The program outlines objectives such as creating a conducive economic and legal environment, developing infrastructure, establishing systems to train personnel, and building the fuel-supply network. Specifically, it aims to ease GA operation licensing, certification, and flight operation and planning; to create grounds to provide investments such as leasing and soft loans for GA operations; and to provide tax incentives to individuals for purchasing light aircraft. For infrastructure, it intends to lower and exempt landing fees, to restructure some part of the Chinggis Khaan International airport for GA use (GA ops were moved to Ulaanbaatar International Airport), to restore unused provincial airports for GA, and to construct helipads for public use. For airspace, it envisions improving GA airspace regulation, making the airspace easier to use, and to establish systems to inform customers where there are usable segments of airspace.
Feeding the Pipeline
The program intends to create an elementary training structure to prepare private pilots and to set up training centers that meet international standards and can conduct training at the regional level. Also, Mongolia plans to prepare GA pilots, engineers, and technicians overseas and domestically and to support private flying clubs and training organizations. The government is investigating long-term soft loans for purchases of light aircraft.
Moreover, the government wants to introduce the latest GA technologies, produce and assemble locally suitable light aircraft, and establish MRO centers and spare parts supply networks. Standards and requirements for private-use light aircraft and helicopters are to be set through regulations. Also, requirements on communication and navigation equipment for aircraft to fly in uncontrolled airspace are to be set to the simplest possible level.

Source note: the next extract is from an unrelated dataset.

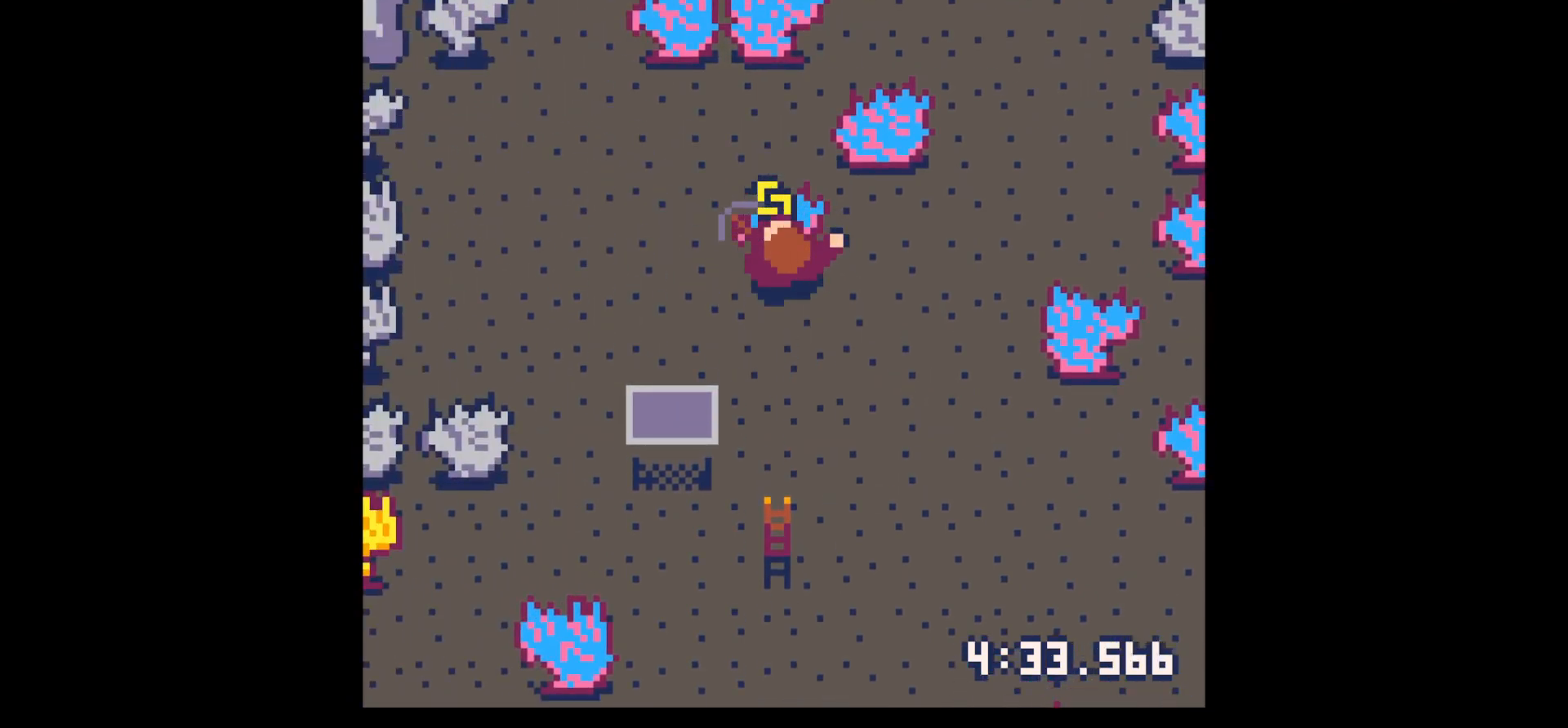
{"keys": ["x"], "events": [[250, "x", "up"], [400, "x", "down"]]}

By 2022, Mongolia plans to increase foreign, domestic, and private investment to MNT10 billion ($4.1 million) from the current MNT1 billion (2018), light aircraft to 35 from 17, emergency helipads to 10 from three, and airports to 116 from 20. In terms of flights, it targets growth of flight times in uncontrolled airspace from the current 125 hours to 800 hours, remote area flights from 176 to 3,500 hours, and mining flights from 1,130 to 2,850 hours. For manpower, Mongolia projects to have 130 GA experts, 150 private pilot certificate holders, and 25 training organizations. In addition, 60 MRO centers and 30 fuel supply stations are to be constructed by 2022.
The government encourages all sources of funding for the GA expansion program, including state funds, private investment, foreign aid and loans, and project financing. CAA Mongolia will be required to monitor the implementation of the program annually.